From problem solving point of view, the action stop on the last step. What happen if the same issue recur? if issue is handled by same people, they may already know what to do. But, if it is quite a while since the last time, they may need to recall what had been done previously. Some steps may be skipped unintentionally, or extra steps may be introduces, which make the solution will take longer to solve.

What if the issue is handle by different people? they need to reinventing the wheel, going through step #4 to #6 again. The time needed more or less will be same as the first occurrence. This violate DRY principle.

DRY — “don’t repeat yourself”

Violation of this principle is called WET — “work every time”, “work everything twice”, “waste everyone’s time” [1]

Learning organization always try to learn from anything, including from incidents.

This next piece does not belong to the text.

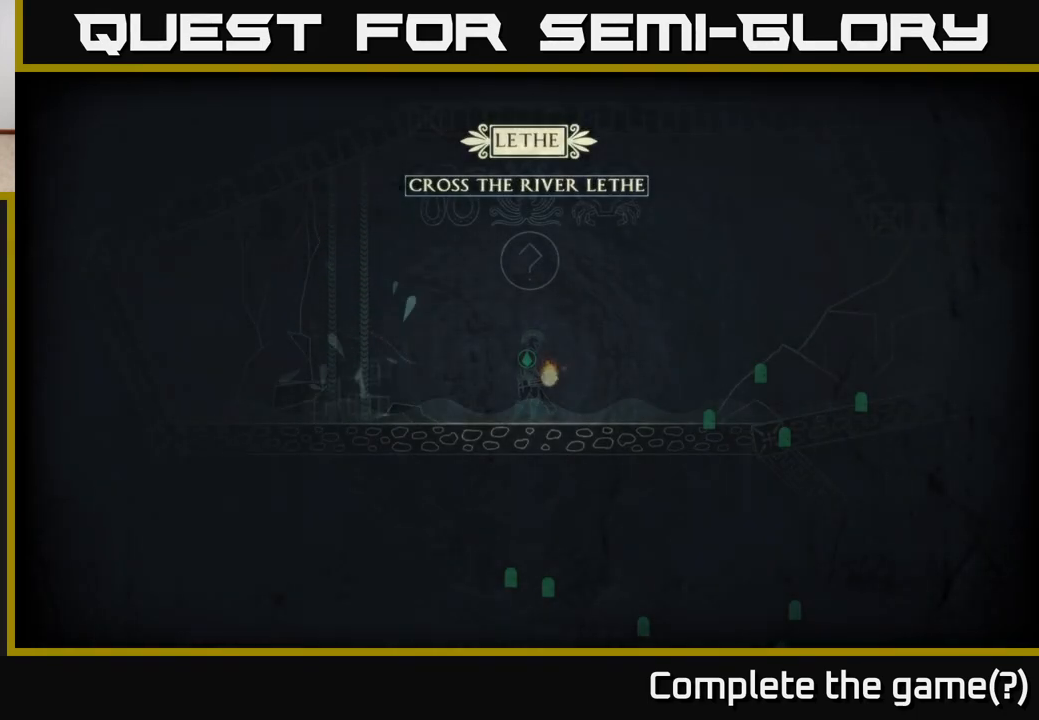
{"buttons": [], "left_stick": "center", "right_stick": "center", "events": [[33, "right_stick", "center"]]}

To achieve this, one of the options is by writing Post Mortem Report for each incident.

Post Mortem Report usually contains the following information:

  1. Summary of incident — for example “On Friday 7 January 2022 users can’t create orders from 03:00 am to 04:00 am”
  2. Initial root causes, including later-blameless root causes
  3. Corrective actions to solve the issue — for example “restart service X”, “archive table T”
  4. Confirmed root causes, only those leading to the incident
  5. Actions timeline, timestamped actions from incident report to the last corrective action
  6. Lesson learned, what lesson and insight that is learned — for example “lack of infrastructure monitoring make it difficult to prevent this issue”
  7. Next actions, what are needed to improve and to avoid same incident in the future, this may include formulate preventive mechanism to detect condition leading the incident— for example “implement infrastructure monitoring”, “optimize flow to reduce database utilization”

Note that the purpose of post mortem report is NOT to blame someone, on the contrary, it should be blameless. Focus on lesson learned and next improvement.

The Learning Organization — Post Mortem Document as Organization Knowledge

By practicing Post Mortem Report, organization will gain knowledge from each incident, learn from it, and keep improving iteratively.

~ cheers

References:

[1] https://en.wikipedia.org/wiki/Don%27t_repeat_yourself, accessed 7 January 2022 03:31

--

--